-------- SELECTED TEXT --------
The situation is a bit better with rugby, although the
challenges there are greater. There is pressure from all sides to make the game
demographically representative – code for less white – at the top levels, and
we all know that achieving that is a numbers game: to get more elite black
players you need more black players at the grassroots level.
Yet, those masses of potential players are at the same
dysfunctional schools that the soccer players are at, and it's way more complex to get rugby going from scratch. The rugby authorities are
fortunate in that the organisation of rugby at school level in SA is arguably
the best in the world. They have used that in their quest for transformation by
encouraging the established schools to bring in talented black players through
bursaries and, as a result, there are plenty of black players in the top 1st
teams around the country and many of them go to the SA Rugby Youth Weeks. It
means that the compulsory race quotas in those teams are met, but it is
increasingly going much further than that, and in most years, the best players
at the Craven Week are black.
It’s not entirely honest, those elite black players
aren’t coming from any sort of grassroots programme, and the number of township
and rural schools playing rugby isn’t increasing, but it’s a model that’s
working – the black stars shining for the Springboks at the World Cup this
month almost all went to the top rugby schools in the country.
Football isn’t emulating it in any way. It’s simply
not true to say that the private and former Model C schools don’t have football
programmes, it hasn’t been true for many years. There are high quality, mass
participation development systems at many of them, and fiercely competitive,
well organised competitions. Last weekend Grey College (SA’s undisputed top
rugby school, by the way), held its 18th Nedbank Soccer tournament.
The majority of players in action there were black, as they are at all of the
half a dozen or so similar tournaments held during the short, intense schools
football season that takes place at this time of the year.
SAFA is simply not interested, they still pretend
the game doesn’t exist at those schools and no attempt is being made to make their
programmes part of the player development pathway, the way that rugby does.
What I like about the Iqhawe Week is that it is
aimed at keeping rugby alive in places where it is in trouble. The SA Rugby Legends
Association -all ex-Springboks – runs a programme called Vuka that organises
leagues and playing opportunities for boys and girls who are not at established
rugby schools. They help out with equipment and coaching too. From there they
have a regional competition, and an interprovincial week – the Iqhawe Week. The
provinces send U15 teams to it, with the proviso that players from their established
schools must not be picked.
-------- PROVIDED MATERIAL --------
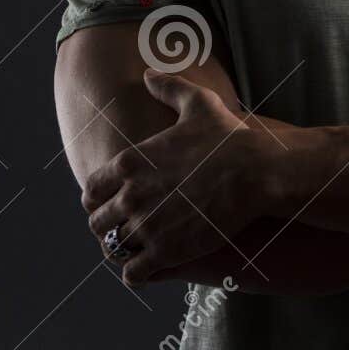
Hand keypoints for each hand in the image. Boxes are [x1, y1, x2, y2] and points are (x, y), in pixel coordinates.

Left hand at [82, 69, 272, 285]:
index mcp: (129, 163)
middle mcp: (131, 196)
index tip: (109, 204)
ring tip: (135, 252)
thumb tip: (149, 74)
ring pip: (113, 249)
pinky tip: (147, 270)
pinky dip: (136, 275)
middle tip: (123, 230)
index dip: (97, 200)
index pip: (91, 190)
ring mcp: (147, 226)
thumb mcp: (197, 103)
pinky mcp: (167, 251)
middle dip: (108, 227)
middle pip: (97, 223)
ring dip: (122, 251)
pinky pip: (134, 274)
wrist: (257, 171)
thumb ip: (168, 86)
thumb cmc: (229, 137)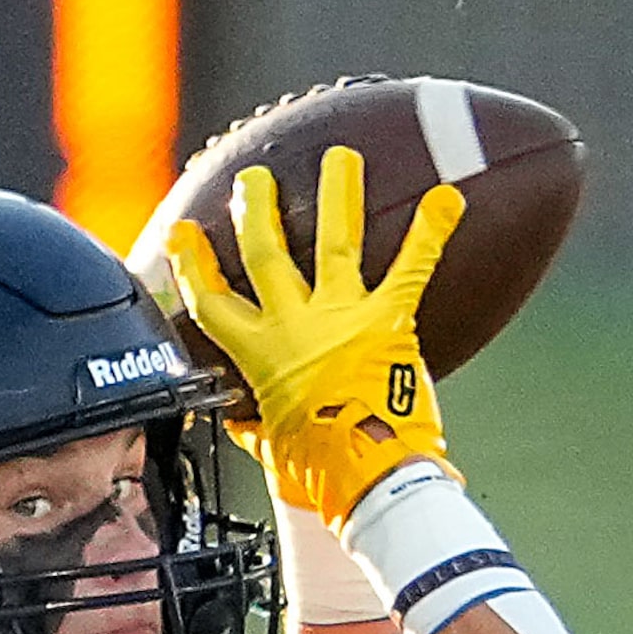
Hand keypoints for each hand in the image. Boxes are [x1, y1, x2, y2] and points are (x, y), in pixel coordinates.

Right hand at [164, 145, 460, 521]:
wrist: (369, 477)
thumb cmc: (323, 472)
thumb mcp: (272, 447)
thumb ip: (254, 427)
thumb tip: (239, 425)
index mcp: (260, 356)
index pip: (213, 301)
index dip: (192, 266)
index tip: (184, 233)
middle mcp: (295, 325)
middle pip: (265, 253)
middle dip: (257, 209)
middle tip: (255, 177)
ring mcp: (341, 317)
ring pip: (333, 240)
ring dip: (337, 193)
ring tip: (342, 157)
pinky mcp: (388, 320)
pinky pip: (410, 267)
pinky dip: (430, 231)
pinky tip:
--------
THE TASK: Copy word for word the section of the piece on school rugby and football starting at "Football isn’t emulating" and ending at "Nedbank Soccer tournament.".

RESPONSE BOX:
Football isn’t emulating it in any way. It’s simply
not true to say that the private and former Model C schools don’t have football
programmes, it hasn’t been true for many years. There are high quality, mass
participation development systems at many of them, and fiercely competitive,
well organised competitions. Last weekend Grey College (SA’s undisputed top
rugby school, by the way), held its 18th Nedbank Soccer tournament.